**Dataset rows**
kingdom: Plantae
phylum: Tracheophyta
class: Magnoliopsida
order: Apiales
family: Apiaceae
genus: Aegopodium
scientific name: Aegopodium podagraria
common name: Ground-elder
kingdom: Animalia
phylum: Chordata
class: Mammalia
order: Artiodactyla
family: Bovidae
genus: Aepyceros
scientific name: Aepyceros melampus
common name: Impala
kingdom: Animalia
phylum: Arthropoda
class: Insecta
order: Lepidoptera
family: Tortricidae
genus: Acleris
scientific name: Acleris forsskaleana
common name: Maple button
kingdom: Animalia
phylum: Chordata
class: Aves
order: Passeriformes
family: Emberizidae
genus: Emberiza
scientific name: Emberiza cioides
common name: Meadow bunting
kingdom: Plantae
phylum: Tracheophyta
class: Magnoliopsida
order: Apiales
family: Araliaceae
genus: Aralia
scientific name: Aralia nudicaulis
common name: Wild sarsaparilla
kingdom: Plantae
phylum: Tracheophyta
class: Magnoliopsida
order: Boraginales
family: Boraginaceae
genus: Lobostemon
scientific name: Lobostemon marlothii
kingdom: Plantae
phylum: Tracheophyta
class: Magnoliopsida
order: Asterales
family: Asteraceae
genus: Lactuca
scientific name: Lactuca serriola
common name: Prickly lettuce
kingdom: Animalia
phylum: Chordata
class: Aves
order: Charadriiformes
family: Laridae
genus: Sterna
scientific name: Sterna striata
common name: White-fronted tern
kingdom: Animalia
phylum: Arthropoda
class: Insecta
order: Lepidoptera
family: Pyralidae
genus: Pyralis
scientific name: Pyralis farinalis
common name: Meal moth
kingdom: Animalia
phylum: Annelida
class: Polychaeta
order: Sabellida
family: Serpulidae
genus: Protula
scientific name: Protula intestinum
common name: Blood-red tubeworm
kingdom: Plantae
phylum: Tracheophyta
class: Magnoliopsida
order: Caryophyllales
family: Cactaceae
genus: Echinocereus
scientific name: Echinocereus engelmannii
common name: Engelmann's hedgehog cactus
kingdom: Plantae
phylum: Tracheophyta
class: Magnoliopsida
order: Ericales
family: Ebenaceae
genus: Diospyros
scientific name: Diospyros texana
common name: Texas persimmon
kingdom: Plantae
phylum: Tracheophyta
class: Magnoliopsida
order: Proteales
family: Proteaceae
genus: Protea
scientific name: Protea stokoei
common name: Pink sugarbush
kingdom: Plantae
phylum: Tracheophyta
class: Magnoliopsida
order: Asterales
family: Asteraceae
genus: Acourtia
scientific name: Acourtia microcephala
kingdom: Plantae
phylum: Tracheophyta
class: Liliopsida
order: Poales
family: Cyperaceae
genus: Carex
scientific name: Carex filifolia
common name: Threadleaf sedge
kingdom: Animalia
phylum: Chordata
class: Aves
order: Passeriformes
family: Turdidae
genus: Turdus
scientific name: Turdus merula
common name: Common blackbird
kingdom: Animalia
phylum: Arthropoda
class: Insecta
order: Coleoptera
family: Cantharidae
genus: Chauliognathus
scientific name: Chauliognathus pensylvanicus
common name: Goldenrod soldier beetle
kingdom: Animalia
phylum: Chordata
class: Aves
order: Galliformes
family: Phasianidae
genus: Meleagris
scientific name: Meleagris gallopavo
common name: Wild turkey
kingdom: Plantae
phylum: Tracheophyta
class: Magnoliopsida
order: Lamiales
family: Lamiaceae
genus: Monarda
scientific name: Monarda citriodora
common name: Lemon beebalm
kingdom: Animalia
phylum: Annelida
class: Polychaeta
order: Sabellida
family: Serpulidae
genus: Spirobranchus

**What to do**
Convert the lines of the records into a Markdown table with the columns Row and Line, starting at the line containing "scientific name: Acourtia microcephala" and ending at the line containing "order: Lamiales". Number each line in order and leave out any blank lines.

**Answer below**
| Row | Line |
|---|---|
| 1 | scientific name: Acourtia microcephala |
| 2 | kingdom: Plantae |
| 3 | phylum: Tracheophyta |
| 4 | class: Liliopsida |
| 5 | order: Poales |
| 6 | family: Cyperaceae |
| 7 | genus: Carex |
| 8 | scientific name: Carex filifolia |
| 9 | common name: Threadleaf sedge |
| 10 | kingdom: Animalia |
| 11 | phylum: Chordata |
| 12 | class: Aves |
| 13 | order: Passeriformes |
| 14 | family: Turdidae |
| 15 | genus: Turdus |
| 16 | scientific name: Turdus merula |
| 17 | common name: Common blackbird |
| 18 | kingdom: Animalia |
| 19 | phylum: Arthropoda |
| 20 | class: Insecta |
| 21 | order: Coleoptera |
| 22 | family: Cantharidae |
| 23 | genus: Chauliognathus |
| 24 | scientific name: Chauliognathus pensylvanicus |
| 25 | common name: Goldenrod soldier beetle |
| 26 | kingdom: Animalia |
| 27 | phylum: Chordata |
| 28 | class: Aves |
| 29 | order: Galliformes |
| 30 | family: Phasianidae |
| 31 | genus: Meleagris |
| 32 | scientific name: Meleagris gallopavo |
| 33 | common name: Wild turkey |
| 34 | kingdom: Plantae |
| 35 | phylum: Tracheophyta |
| 36 | class: Magnoliopsida |
| 37 | order: Lamiales |